Mich hat wieder das Star Wars Fieber gepackt. Ich bin nun mit meiner Gemeinschaft auf Manaan in der Sith Basis. Dort gibt es ein gewisses Schleusensystem. Wenn man es da durch schafft, hat man die Möglichkeit zu einem Trainingsraum zu kommen. Bilder der Kamera in diesem Raum zeigen einen Selkath und einen dunklen Jedi-Ritter. Doch sobald ich vor der Trainingsraumtüre stehe, bekomm ich diese einfach nicht auf. Ich habe vergebens gesucht die Türe mit meinen Sicherheitstalent aufzubekommen.

Desweiteren habe ich versucht alle nur denkbaren Systeme in dieser Basis zu überlasten. Auch mit erfolg, jedoch bleibt auch wieder die geheimnisvolle Trainingsraumtüre verschlossen? Was kann ich tun, um in diesen Trainingsraum zu gelangen? Es kommt mir nämlich seltsam vor, was ein Selkath bei den Sith, in einem Trainingsraum zu suchen hat 
Ich würde mich riesig über jegliche Art von Hilfe freuen 

MfG, Rosini


----------



## WackyWildWorm (24. Januar 2005)

Rosini am 24.01.2005 21:48 schrieb:
			
		

> Hi Community!
> 
> Mich hat wieder das Star Wars Fieber gepackt. Ich bin nun mit meiner Gemeinschaft auf Manaan in der Sith Basis. Dort gibt es ein gewisses Schleusensystem. Wenn man es da durch schafft, hat man die Möglichkeit zu einem Trainingsraum zu kommen. Bilder der Kamera in diesem Raum zeigen einen Selkath und einen dunklen Jedi-Ritter. Doch sobald ich vor der Trainingsraumtüre stehe, bekomm ich diese einfach nicht auf. Ich habe vergebens gesucht die Türe mit meinen Sicherheitstalent aufzubekommen.
> 
> ...



Ich glaube, du musst  erst in der Cantina mit einem Selkath reden, damit der dir steckt, dass ein paar Jugendliche Selkath verschwunden sind. Dann siehst du an dieser Stelle einen Selkath-Söldner, der die Tür aufmacht. Das sollte reichen.


----------



## Rosini (25. Januar 2005)

Danke. Das hat geholfen


----------



## WackyWildWorm (25. Januar 2005)

Rosini am 25.01.2005 21:30 schrieb:
			
		

> Danke. Das hat geholfen



Schön, dass ich helfen konnte. Habe das Spiel vor 5 min. durchgespielt. Sehr schönes Star Wars Flair  Bleib dran, es lohnt sich!

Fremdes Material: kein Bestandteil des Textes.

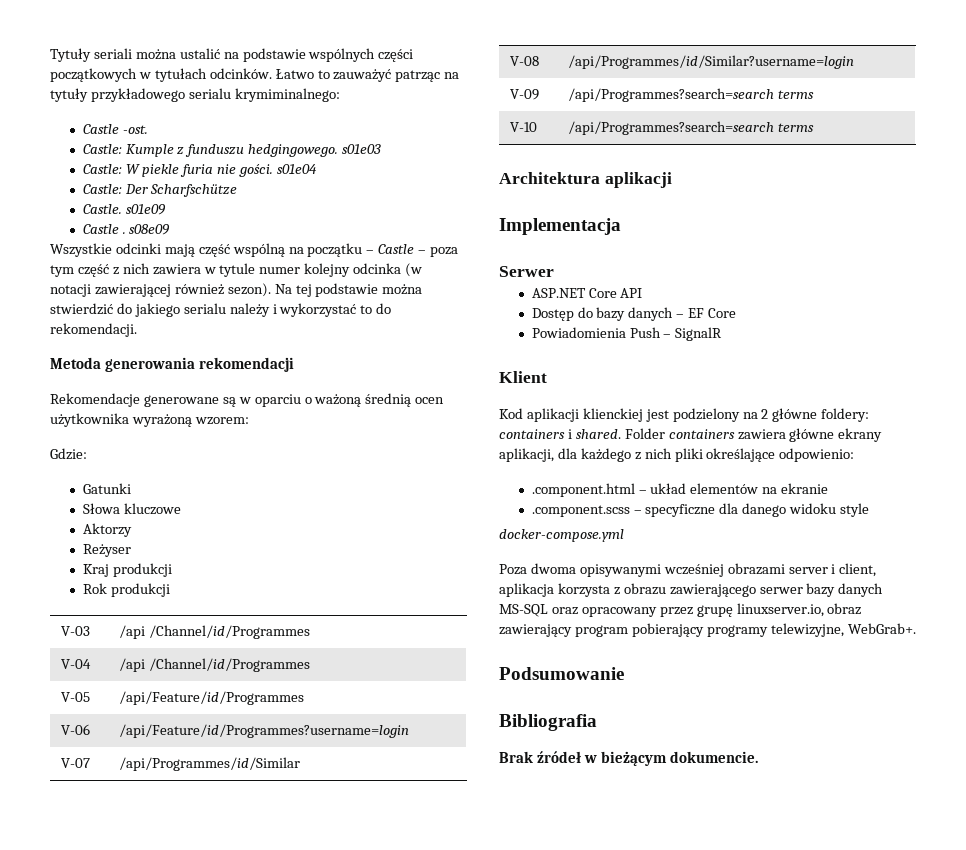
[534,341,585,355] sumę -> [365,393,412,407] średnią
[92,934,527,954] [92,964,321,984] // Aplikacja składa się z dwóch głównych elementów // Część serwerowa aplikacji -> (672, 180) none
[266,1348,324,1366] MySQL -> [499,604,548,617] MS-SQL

Noch 2-3 Wochen bis Teil 2!!! *Ggg*


----------



## Rosini (26. Januar 2005)

WackyWildWorm am 25.01.2005 21:43 schrieb:
			
		

> Rosini am 25.01.2005 21:30 schrieb:
> 
> 
> 
> ...



Es ist ja nicht so, als ob ich das Spiel das erste mal durchspiele^^ Ich bin jetzt beim 4ten Mal und der Manaan Trainingsraum in der Sithbasis ist mir noch nie so aufgefallen. Aber ich kann dir zustimmen: StarWars Flair ohne Ende und eine Atemberaubende Story. Teil 2 hab ich mir schon bestellt und hoffe, dass er ähnlichen Tiefgang besitzt, wie Teil 1..

MfG, Rosini


----------